Chapter 25 Key Takeaways: Algorithm Design Strategies

1. Three strategies cover most optimization problems. Divide and conquer for independent sub-problems, greedy for locally optimal choices, dynamic programming for overlapping sub-problems.

2. Divide and conquer splits, solves, and combines. It produces O(n log n) algorithms like merge sort and binary search. The sub-problems must be independent.

3. Greedy is fast but fragile. It works beautifully when the greedy choice property holds (activity selection, fractional knapsack) and fails silently when it does not (0/1 knapsack, some coin change problems). Always prove or test correctness.

4. Dynamic programming trades memory for time. By storing solutions to overlapping sub-problems, DP transforms exponential brute-force solutions into polynomial-time algorithms.

5. Memoization and tabulation are two faces of DP. Memoization (top-down) is easier to write.
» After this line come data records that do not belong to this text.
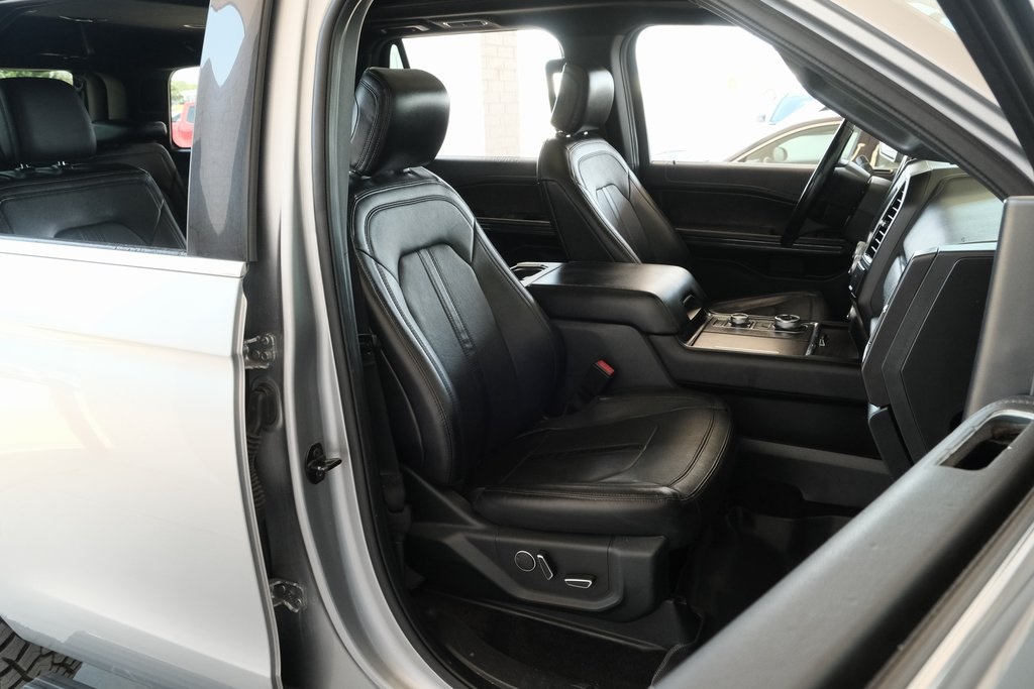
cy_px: 344
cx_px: 517
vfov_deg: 47.9
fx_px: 776
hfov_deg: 67.4
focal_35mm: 27
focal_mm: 18
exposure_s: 1/250
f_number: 5
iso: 2500
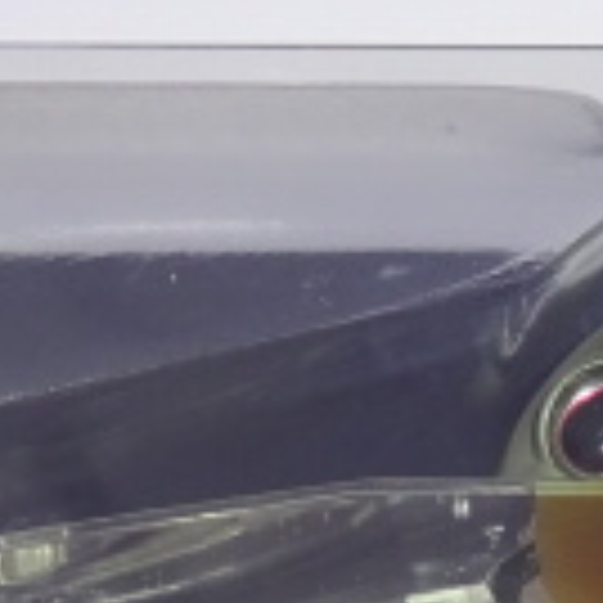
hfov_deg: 11.0
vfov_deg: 11.1
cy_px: 585
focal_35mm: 156
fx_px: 3074
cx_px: 680
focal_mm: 6.37
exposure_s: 1/40
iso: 800
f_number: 4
Tabulation (bottom-up) avoids recursion overhead. Both produce the same results.

6. Optimal substructure is the key DP property. A problem has optimal substructure if its optimal solution contains optimal solutions to its sub-problems. Without this property, DP cannot guarantee optimality.
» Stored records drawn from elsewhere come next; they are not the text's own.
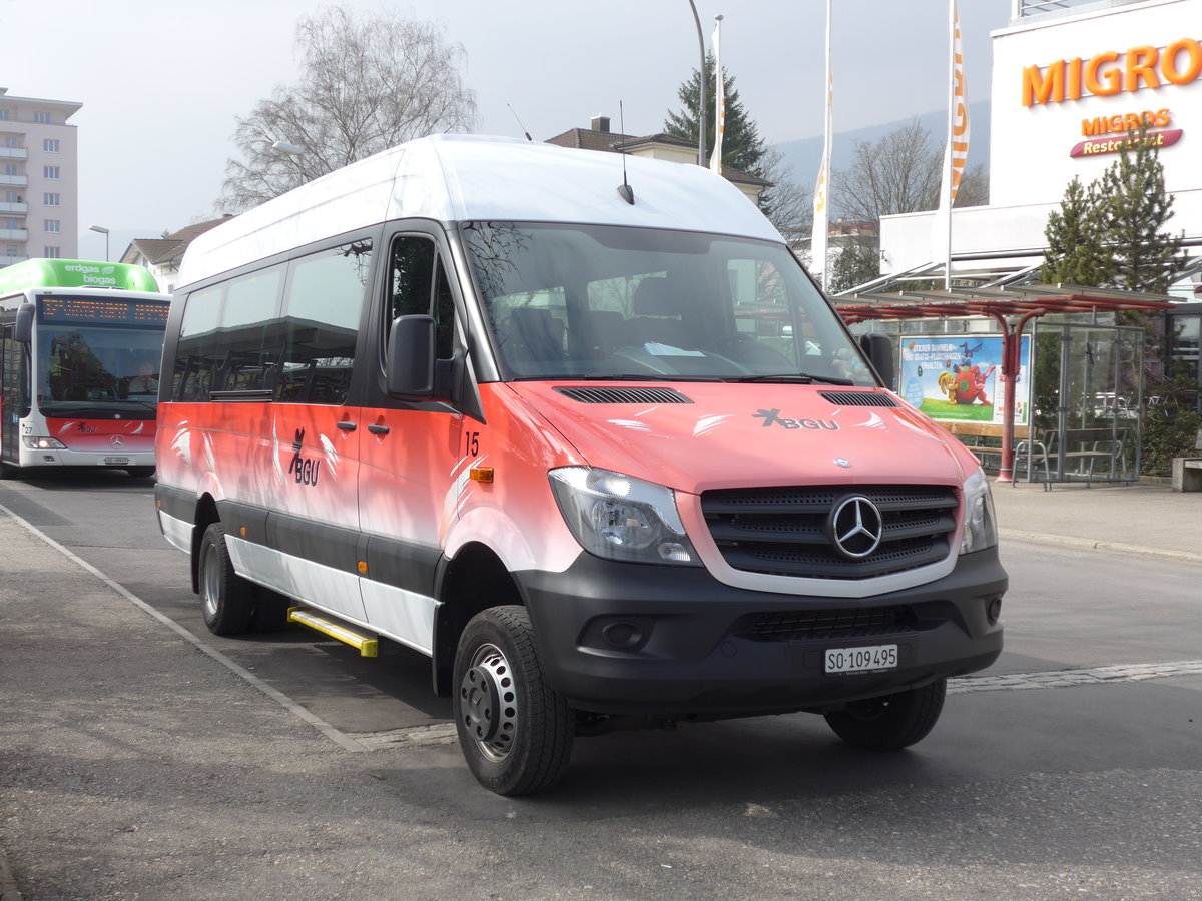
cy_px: 450
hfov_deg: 42.9
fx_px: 1528
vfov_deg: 32.9
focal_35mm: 44
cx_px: 601
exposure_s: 1/1000
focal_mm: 9.5
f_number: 3
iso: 80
7. The 0/1 knapsack is the canonical DP problem. It demonstrates why greedy fails on discrete choices and how DP's table-building approach finds the true optimum.

8. LCS (longest common subsequence) demonstrates DP on strings. The 2D table fills in O(m x n) time, and the subsequence is recovered by tracing back through the table.

9. Always verify greedy solutions against brute force or DP on small inputs. A greedy algorithm that produces the right answer for one input may fail on another.

10. Choosing the right strategy is itself a skill. It requires recognizing the problem's structure: are sub-problems independent or overlapping? Is there a greedy property? Does the problem have optimal substructure? This recognition comes with practice.